PROBLEM TO WORK ON: Filter the lines below, copying only those with the string "tumor".

DATA BELOW:
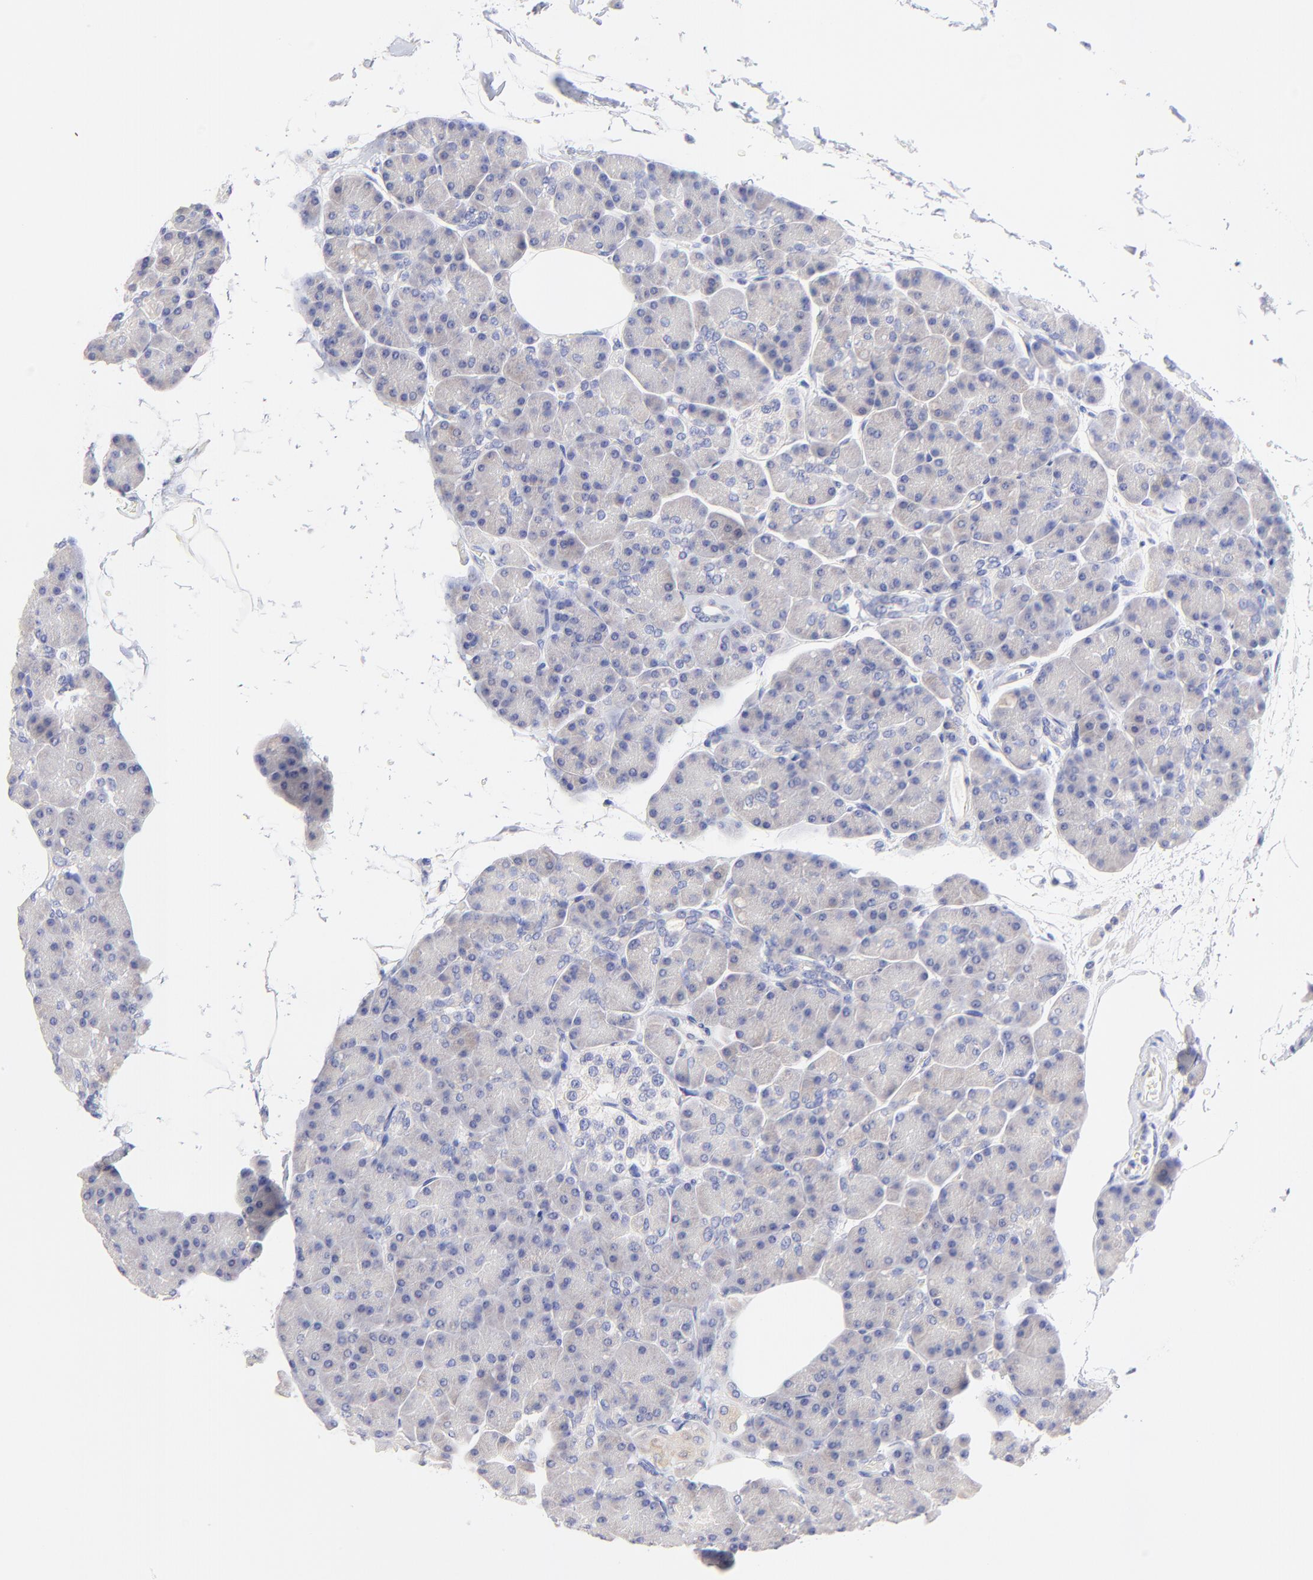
{"staining": {"intensity": "negative", "quantity": "none", "location": "none"}, "tissue": "pancreas", "cell_type": "Exocrine glandular cells", "image_type": "normal", "snomed": [{"axis": "morphology", "description": "Normal tissue, NOS"}, {"axis": "topography", "description": "Pancreas"}], "caption": "This is an immunohistochemistry histopathology image of normal pancreas. There is no staining in exocrine glandular cells.", "gene": "EBP", "patient": {"sex": "female", "age": 43}}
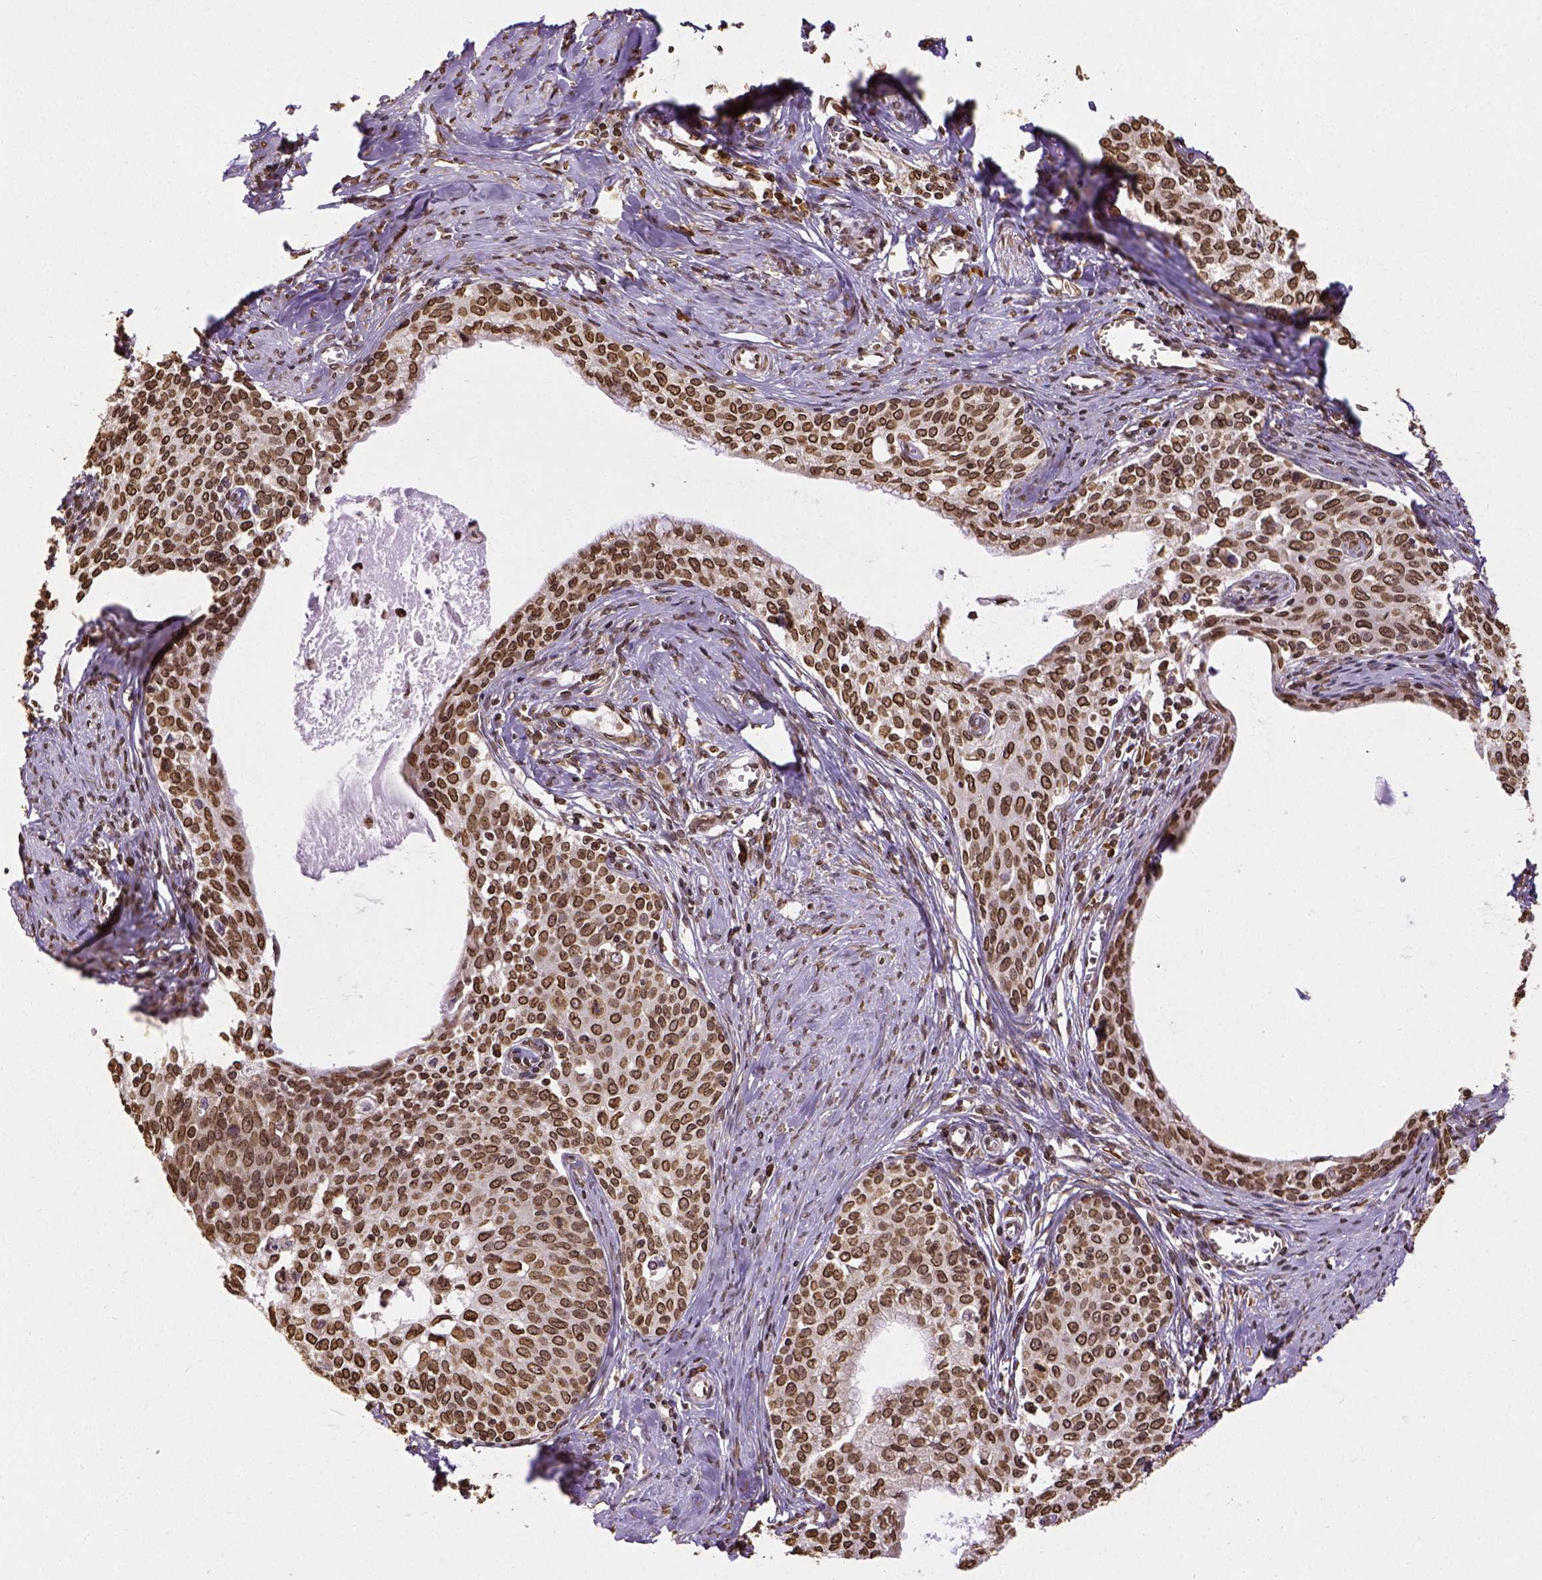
{"staining": {"intensity": "strong", "quantity": ">75%", "location": "cytoplasmic/membranous,nuclear"}, "tissue": "cervical cancer", "cell_type": "Tumor cells", "image_type": "cancer", "snomed": [{"axis": "morphology", "description": "Squamous cell carcinoma, NOS"}, {"axis": "morphology", "description": "Adenocarcinoma, NOS"}, {"axis": "topography", "description": "Cervix"}], "caption": "The immunohistochemical stain shows strong cytoplasmic/membranous and nuclear positivity in tumor cells of cervical cancer (squamous cell carcinoma) tissue.", "gene": "MTDH", "patient": {"sex": "female", "age": 52}}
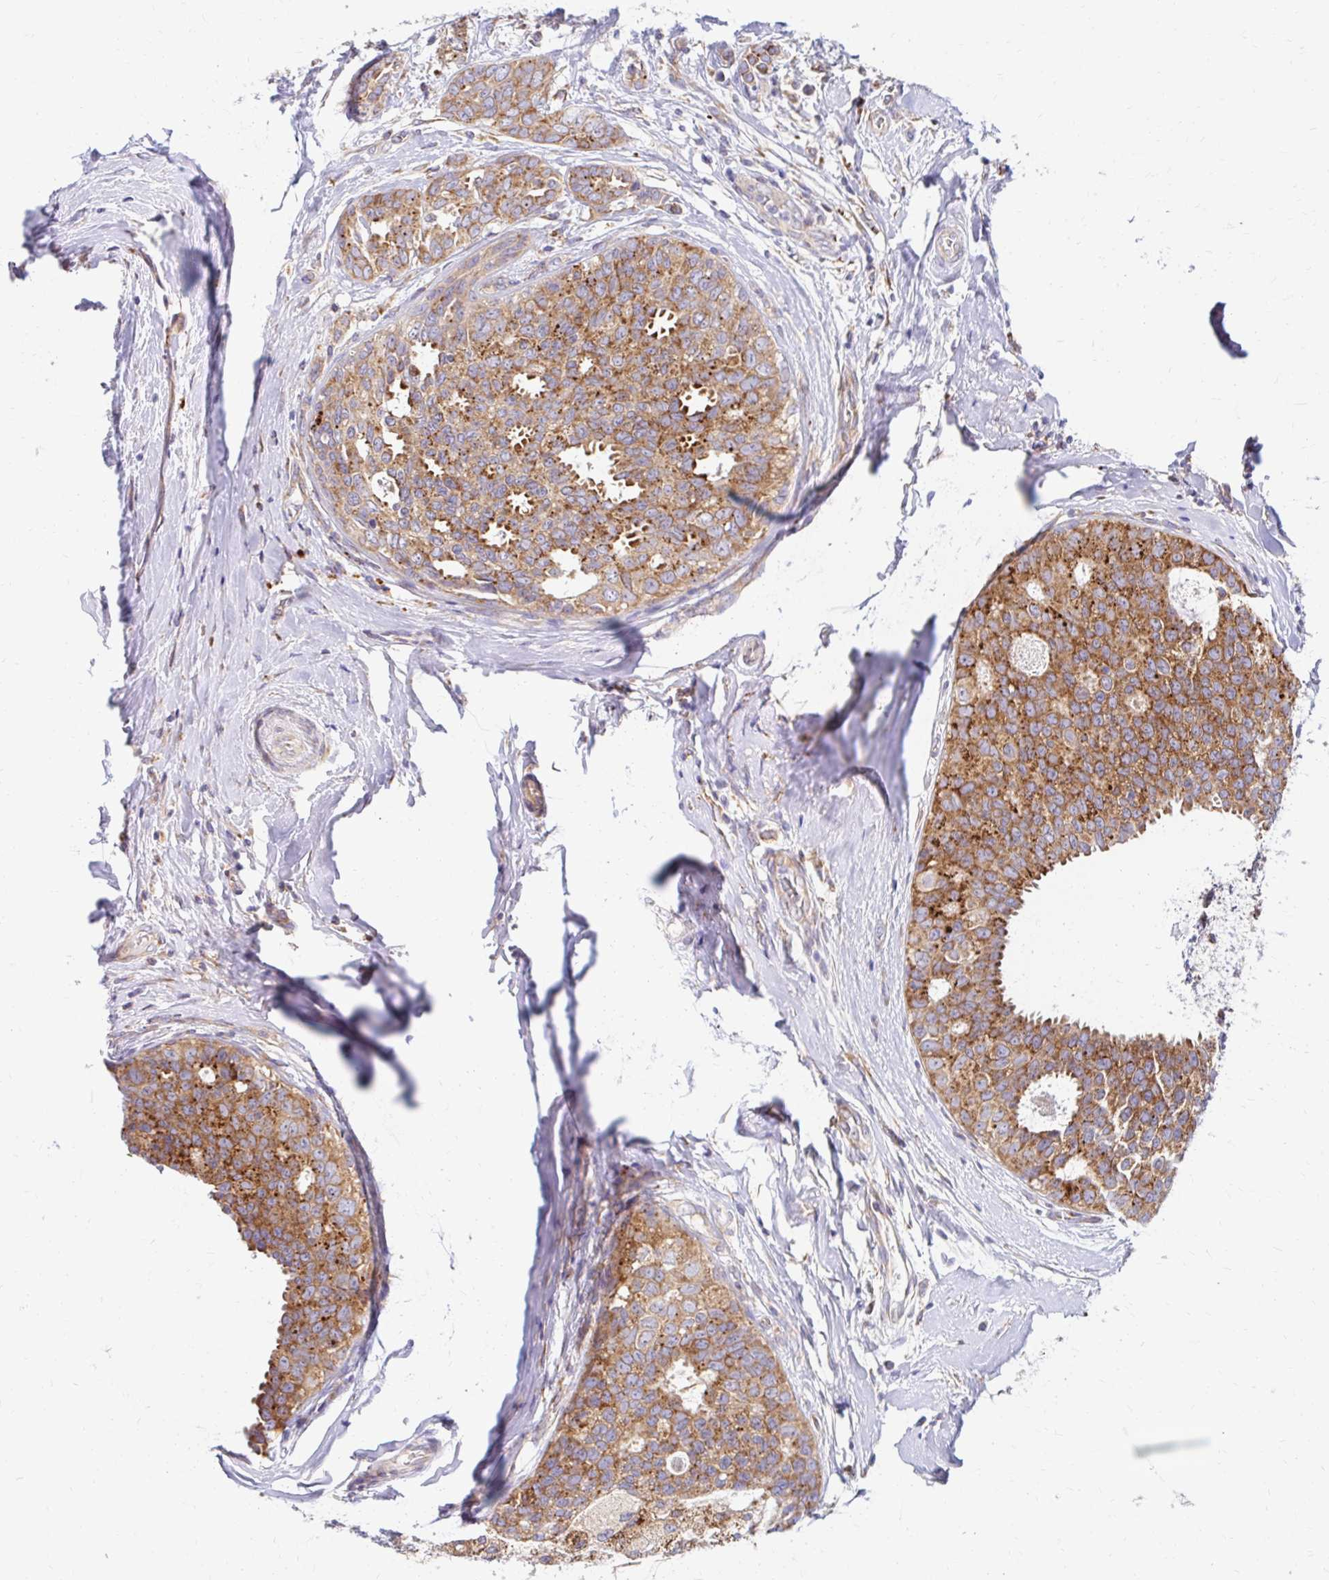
{"staining": {"intensity": "moderate", "quantity": ">75%", "location": "cytoplasmic/membranous"}, "tissue": "breast cancer", "cell_type": "Tumor cells", "image_type": "cancer", "snomed": [{"axis": "morphology", "description": "Duct carcinoma"}, {"axis": "topography", "description": "Breast"}], "caption": "Immunohistochemistry (DAB) staining of human breast invasive ductal carcinoma demonstrates moderate cytoplasmic/membranous protein expression in about >75% of tumor cells. (DAB (3,3'-diaminobenzidine) IHC, brown staining for protein, blue staining for nuclei).", "gene": "IDUA", "patient": {"sex": "female", "age": 45}}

RESPONSE TO THIS TASK:
{"staining": {"intensity": "strong", "quantity": ">75%", "location": "cytoplasmic/membranous,nuclear"}, "tissue": "cervical cancer", "cell_type": "Tumor cells", "image_type": "cancer", "snomed": [{"axis": "morphology", "description": "Squamous cell carcinoma, NOS"}, {"axis": "morphology", "description": "Adenocarcinoma, NOS"}, {"axis": "topography", "description": "Cervix"}], "caption": "The immunohistochemical stain shows strong cytoplasmic/membranous and nuclear positivity in tumor cells of cervical cancer (squamous cell carcinoma) tissue.", "gene": "MTDH", "patient": {"sex": "female", "age": 52}}
{"staining": {"intensity": "moderate", "quantity": ">75%", "location": "cytoplasmic/membranous"}, "tissue": "breast cancer", "cell_type": "Tumor cells", "image_type": "cancer", "snomed": [{"axis": "morphology", "description": "Duct carcinoma"}, {"axis": "topography", "description": "Breast"}], "caption": "Immunohistochemistry (DAB) staining of human breast invasive ductal carcinoma demonstrates moderate cytoplasmic/membranous protein expression in about >75% of tumor cells. (DAB (3,3'-diaminobenzidine) IHC, brown staining for protein, blue staining for nuclei).", "gene": "IDUA", "patient": {"sex": "female", "age": 45}}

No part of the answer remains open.